Tanya Aya yang tengah berdiri di ruang tamu, perlahan membungkuk menaruh secangkir kopi dan gorengan tempe dari baki yang dipegang tangan kirinya ke atas meja.
"Oh bukan berita juga si ma, ini selembar kertas nemu dibawah meja."
Jawabnya santai. Matanya masih tertuju kepada kertas yang dibacanya.
"Eh, tanda-tanda daerah yang ditulis kertas ini mirip di daerah kita loh ma. Tidak jauh dari gunung dekat juga dengan pantai. Apa benar daerah kita ini sepotong tanah surga dari langit?"
Lanjut pak Slamet seraya mengambil satu gorengan di piring, kemudian meraih secangkir kopi yang masih panas dengan tangan kirinya di meja.
Mencoba meneguknya namun malah lidahnya tersulut panas, wajahnya meringis menahan panas.
" buru-buru amat minumnya Pak, kan kopinya baru aja turun ke meja."
Aya terkekeh melihat kelakuan suaminya dan mengambil sobekan kertas ditangan pak Slamet secara tiba-tiba.
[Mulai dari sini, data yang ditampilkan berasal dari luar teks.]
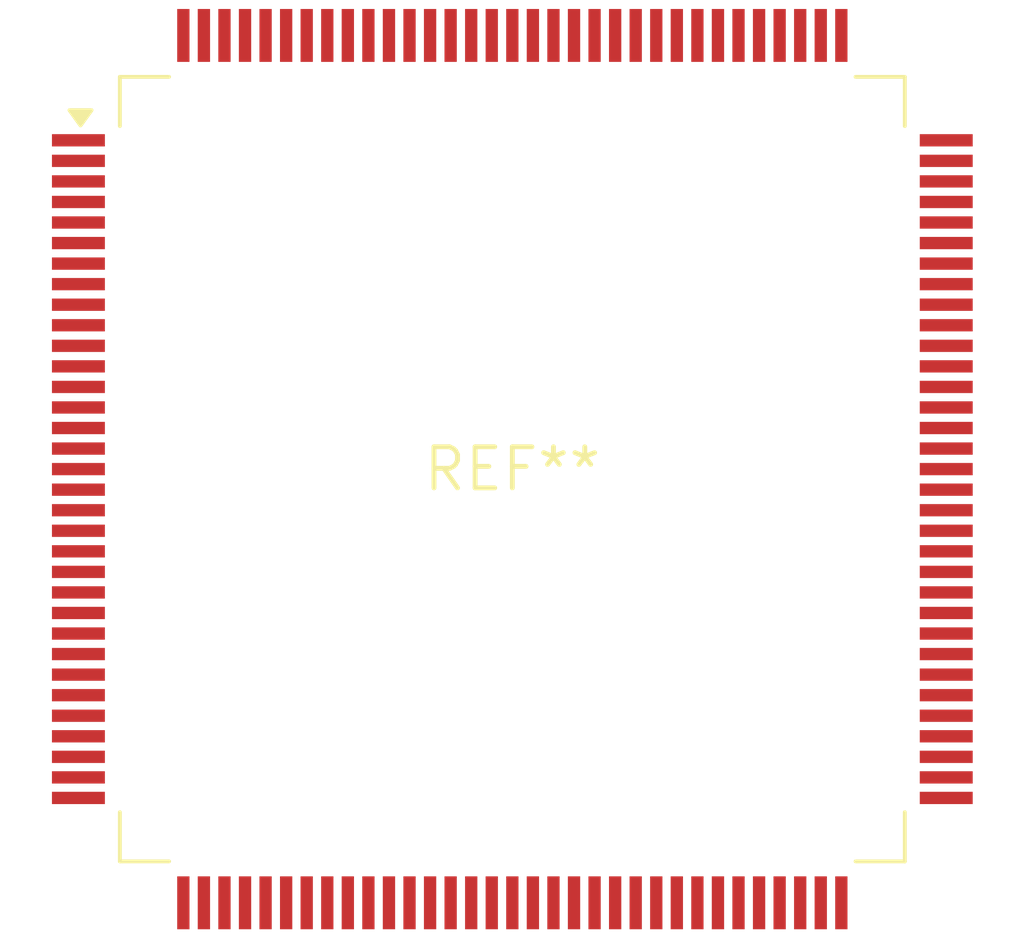
<source format=kicad_pcb>
(kicad_pcb (version 20240108) (generator pcbnew)

  (general
    (thickness 1.6)
  )

  (paper "A4")
  (layers
    (0 "F.Cu" signal)
    (31 "B.Cu" signal)
    (32 "B.Adhes" user "B.Adhesive")
    (33 "F.Adhes" user "F.Adhesive")
    (34 "B.Paste" user)
    (35 "F.Paste" user)
    (36 "B.SilkS" user "B.Silkscreen")
    (37 "F.SilkS" user "F.Silkscreen")
    (38 "B.Mask" user)
    (39 "F.Mask" user)
    (40 "Dwgs.User" user "User.Drawings")
    (41 "Cmts.User" user "User.Comments")
    (42 "Eco1.User" user "User.Eco1")
    (43 "Eco2.User" user "User.Eco2")
    (44 "Edge.Cuts" user)
    (45 "Margin" user)
    (46 "B.CrtYd" user "B.Courtyard")
    (47 "F.CrtYd" user "F.Courtyard")
    (48 "B.Fab" user)
    (49 "F.Fab" user)
    (50 "User.1" user)
    (51 "User.2" user)
    (52 "User.3" user)
    (53 "User.4" user)
    (54 "User.5" user)
    (55 "User.6" user)
    (56 "User.7" user)
    (57 "User.8" user)
    (58 "User.9" user)
  )

  (setup
    (pad_to_mask_clearance 0)
    (pcbplotparams
      (layerselection 0x00010fc_ffffffff)
      (plot_on_all_layers_selection 0x0000000_00000000)
      (disableapertmacros false)
      (usegerberextensions false)
      (usegerberattributes false)
      (usegerberadvancedattributes false)
      (creategerberjobfile false)
      (dashed_line_dash_ratio 12.000000)
      (dashed_line_gap_ratio 3.000000)
      (svgprecision 4)
      (plotframeref false)
      (viasonmask false)
      (mode 1)
      (useauxorigin false)
      (hpglpennumber 1)
      (hpglpenspeed 20)
      (hpglpendiameter 15.000000)
      (dxfpolygonmode false)
      (dxfimperialunits false)
      (dxfusepcbnewfont false)
      (psnegative false)
      (psa4output false)
      (plotreference false)
      (plotvalue false)
      (plotinvisibletext false)
      (sketchpadsonfab false)
      (subtractmaskfromsilk false)
      (outputformat 1)
      (mirror false)
      (drillshape 1)
      (scaleselection 1)
      (outputdirectory "")
    )
  )

  (net 0 "")

  (footprint "PQFP-132_24x24mm_P0.635mm" (layer "F.Cu") (at 0 0))

)

</source>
"Ini sobekan buku dongen si Icha kali pak. Kemarin aku liat dia megangin buku sama temenya, yang namanya dongeng kan palingan cerita hayalan. Buktinya kita makan aja susah, Pak."
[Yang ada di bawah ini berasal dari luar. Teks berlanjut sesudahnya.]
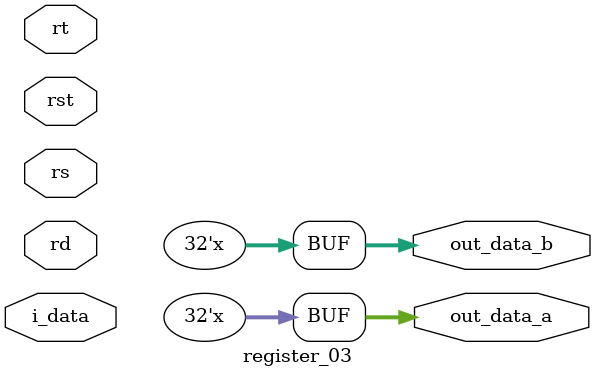
<source format=v>
`timescale 1ns / 1ps

module register_03(rst,rs,rt,rd,i_data,out_data_a,out_data_b);
input rst;
input [4:0]rs,rt,rd;
input [31:0] i_data;
output reg [31:0] out_data_a;
output reg [31:0] out_data_b;

reg [4:0]  reg_num;
reg [31:0] reg_data;

always @(*) begin
      if(rst) begin
            reg_num = 3;
      end
      else begin
          if(reg_num == rs)
               out_data_a <= reg_data;
          if(reg_num == rt)
               out_data_b <= reg_data;
          if(reg_num == rd)    
               reg_data <= i_data;
      end
      
end
endmodule

</source>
Pria ini hobi sekali bersantai pagi dengan mengopi dan sarapan ringan seadanya seperti gorengan, singkong goreng atau bahkan terkedang cukup kopi hitam dan gula satu sendok setengah untuk menyiapkan energinya di tengah terik matahari, umurnya sudah paruh baya, penampilannya seperti cara bicaranya sederhana, meski berpostur tubuh pendek dan ramping akan tetapi tidak banyak berkeluh kesah bertahunan menjadi petani sekaligus buruh kasar seperti memanggul puluhan kg padi berjarak ratusan meter dari sawah ke jalan tepian sawah serta membawanya dengan sepeda puluhan km tidak membuatnya menyerah. Di ujung timur pesawahan ia membangun keluarga dengan aya seorang penjahit anak pak iyo kampung sebelahnya. Sebenarnya aya baru 4 tahun menjadi penjahit setelah 2 tahun lulus SMA. Anak zaman sekarang menyebutnya mahmud (mamah muda), cukup beruntung pak slamet dapat istri yang masih muda, sangat giat dan sabar. Postur tubuhnya kaya labu siam tinggi dan berisi, warna kulitnya sawo matang ditambah senyumannya manis.
“cekleek” bunyi pintu terbuka
Seorang anak perempuan keluar dari kamar kemudian meraih tangan pak Slamet dan istrinya
“Assalamualaikum Pak, Ma. Icha berangkat sekolah dulu."
“Iya, waaliakumussalam,”
Jawab keduanya bersamaan.
“Hati-hati nak di jalan, salam buat pak guru dan bu guru ya."